Barcelona efektowna i efektywna

Barcelona była zdecydowanym faworytem. Katalończycy w ostatnich meczach pokazali, ze są w wybornej formie. Najpierw w finale Superpucharu Hiszpanii odnieśli efektowne zwycięstwo nad Realem Madryt, a kilka dni później rozgromili w krajowym pucharze Betis Sewilla.

Dlatego kibice Barcelony byli przekonani, że podopieczni Hansiego Flicka nie będą mieli większych kłopotów z pokonaniem znajdującego się w dolnych rejonach tabeli Getafe. Rzeczywistość okazała się jednak zgoła inna od oczekiwań.

Reklama

Barcelona dobrze zaczęła

Lewandowski i jego koledzy mieli szansę zmniejszyć stratę do trzech punktów do prowadzącego w tabeli Atletico Madryt, które niespodziewanie przegrało z Leganes.

Początek meczu wręcz idealnie ułożył się dla gości. Gdy w 9. minucie Jules Kounde wykorzystał błąd bramkarza i kapitalne podanie Pedriego wydawało się, że Barcelonę czeka spacerek.

Niewykorzystane sytuacje zemściły się na Barcelonie

Po objęciu prowadzenia Katalończycy mieli kilka okazji do podwyższenia wyniku, ale wszystkie zmarnowali. Najlepszej nie wykorzystał Raphinha.

Chwilę później "pudło" Brazylijczyka zemściło się na jego drużynie. W 34. minucie do siatki trafił Mauro Arambarri i stadion oszalał z radości.

Lewandowski zaliczył "pudło"

Piłkarze Barcelony od razu po stracie gola rzucili się do ataku. Za wszelką cenę dążyli do zdobycia bramki jeszcze przed przerwą. Bliski wpisana na listę strzelców w 41. minucie był Lewandowski.

Lider klasyfikacji strzelców ligi hiszpańskiej uderzył piłkę głową w kierunku dalszego słupka, ale minimalnie chybił.

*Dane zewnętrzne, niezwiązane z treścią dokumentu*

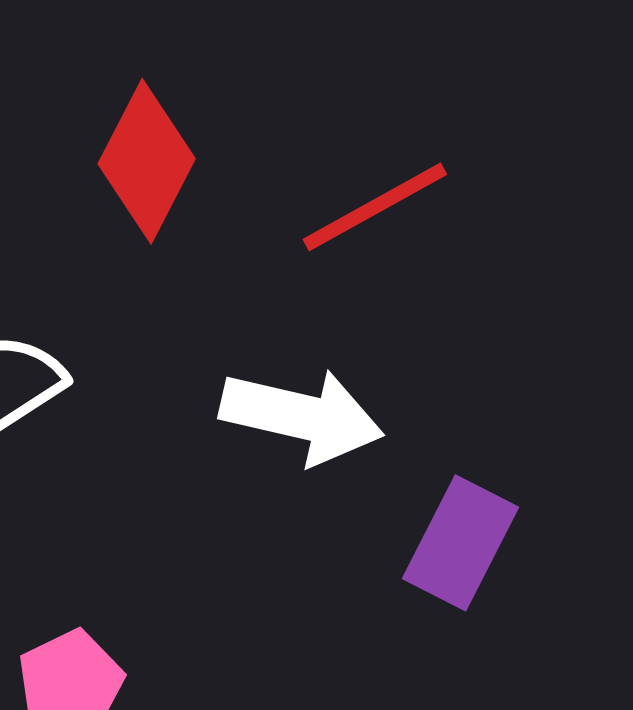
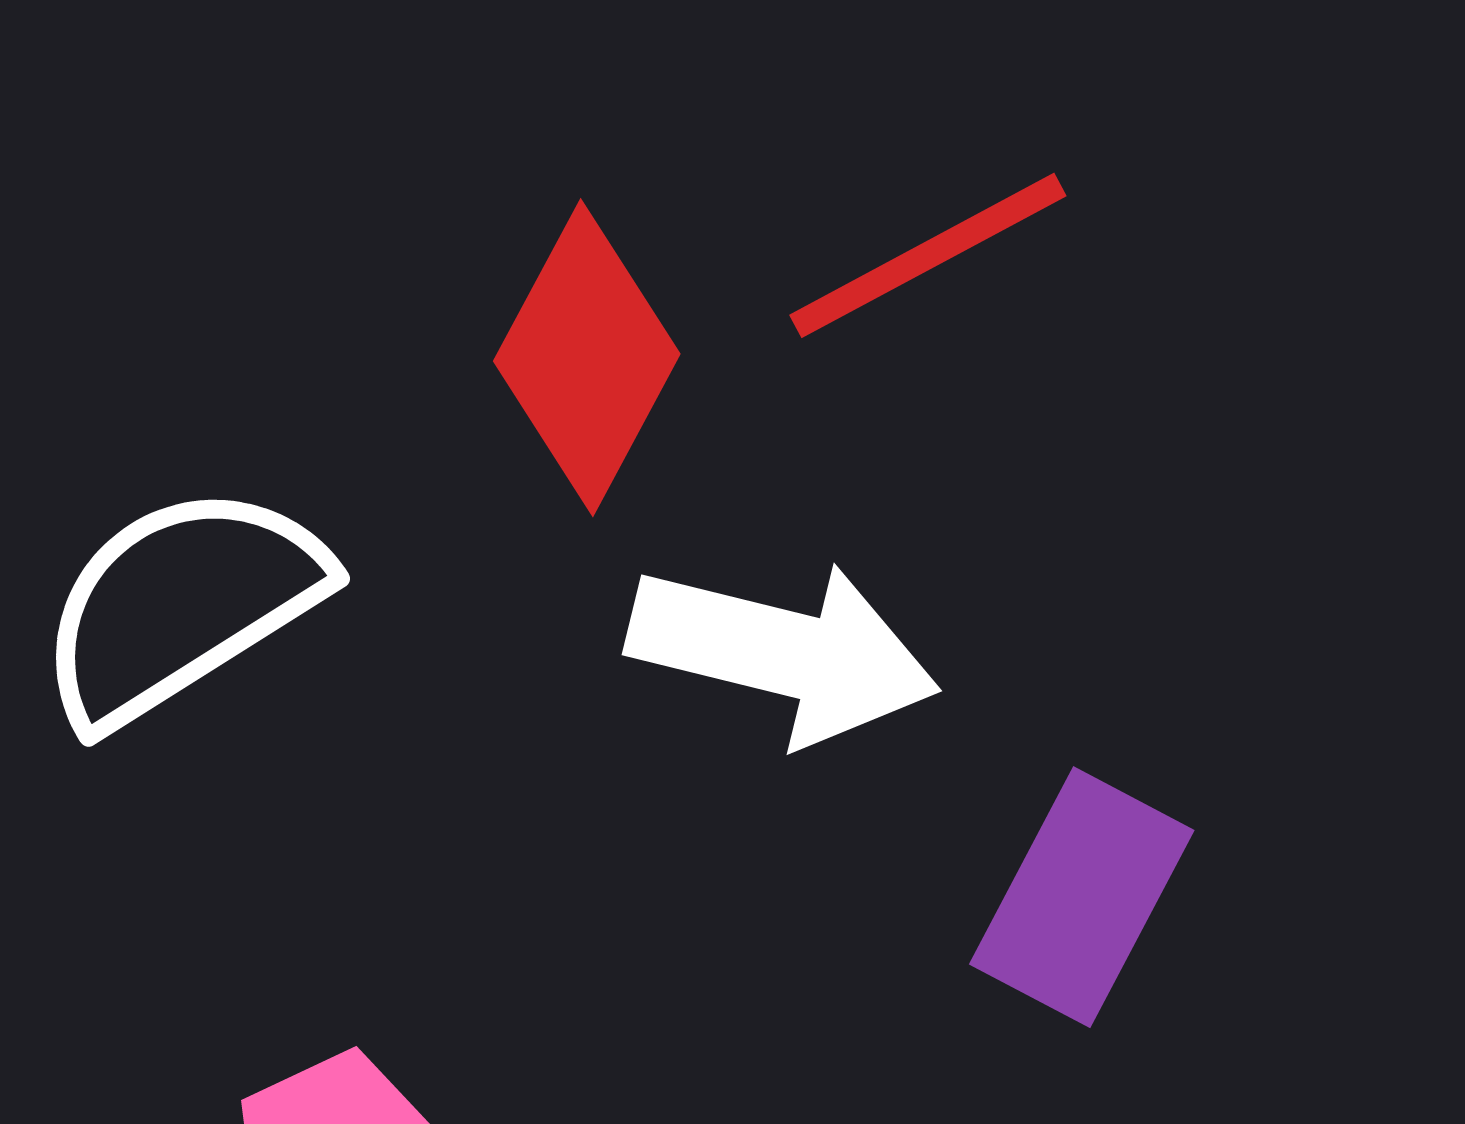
red diamond: (147, 161) -> (587, 358), moved

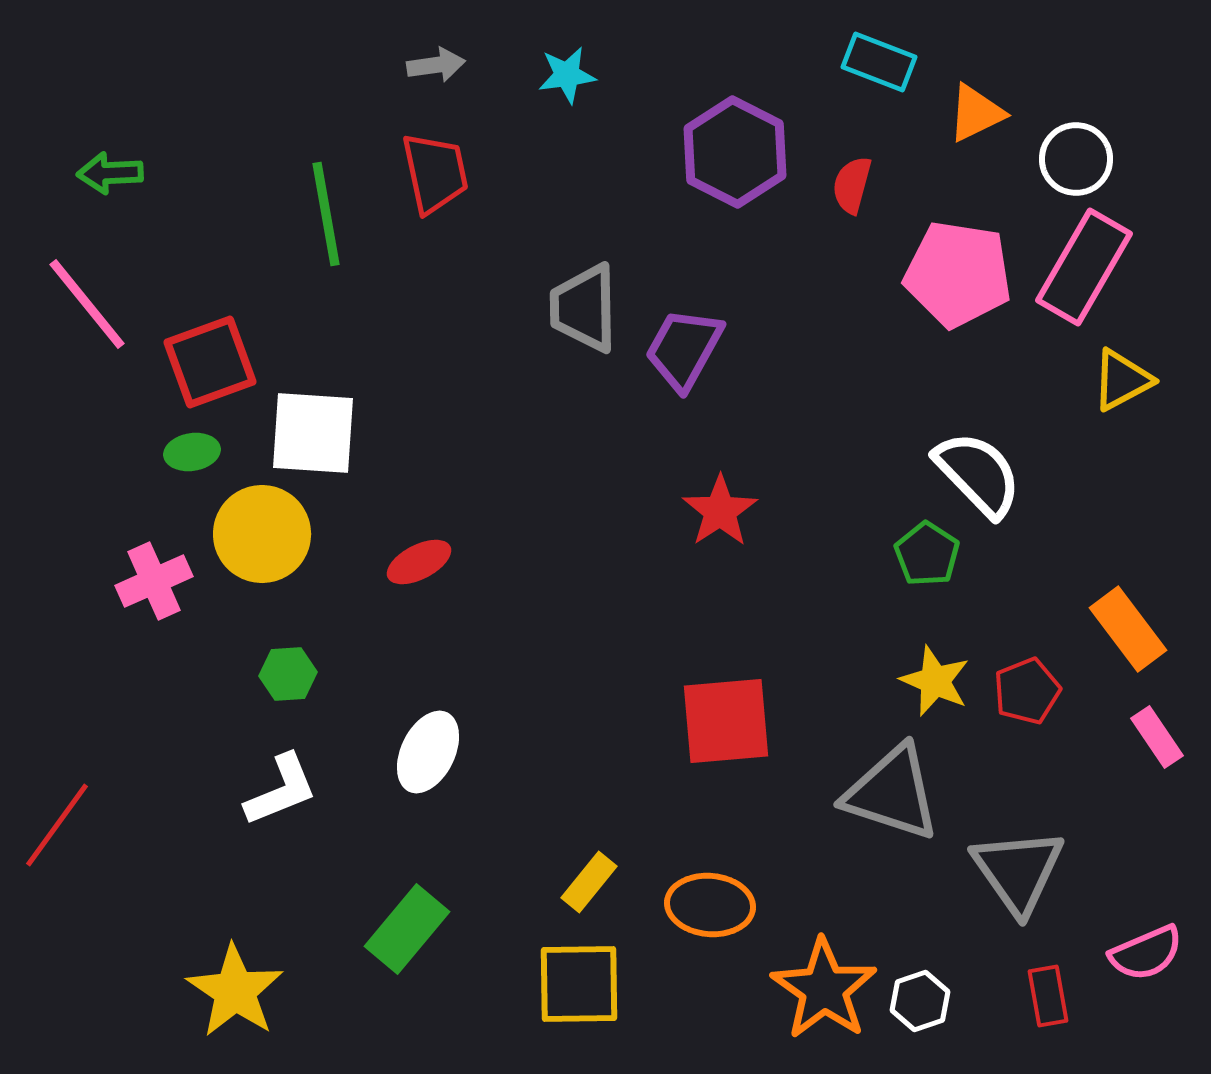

Lewandowski zdjęty z boiska

Była to jedyna okazja do zdobycia bramki jaką w tym meczu miał Lewandowski. Polak nie miał "łatwego życia". Gospodarze od pierwszego gwizdka sędziego mocno skupiali się na blokowaniu dostępu do swojej pola karnego. Długimi fragmentami bronili się aż siedmioma zawodnikami w linii obrony.

Twardo grający zawodnicy Getafe nie przebierali w środkach, by uprzykrzyć Lewandowskiemu pobyt na murawie. W efekcie widzący bezradność swojego napastnika trener Barcelony zdecydował się na jego zmianę. W 81. minucie Lewandowskiego na boisku zastąpił Ferran Torres.

Zmiennikowi kapitana reprezentacji Polski też nie udało się znaleźć drogi do bramki Getafe i ostatecznie mecz zakończył się podziałem punktów, który w pełni zadowala tylko gospodarzy.

Reklama

Real może wskoczyć na fotel lidera

Po 20. rozegranych spotkaniach Barcelona ma na koncie 39 punktów i do prowadzącego Atletico traci pięć "oczek". Drugi z dorobkiem 43 punktów jest Real Madryt, ale "Królewscy" swój mecz z Las Palmas rozegrają w niedzielę i mają szansę wskoczyć na fotel lidera.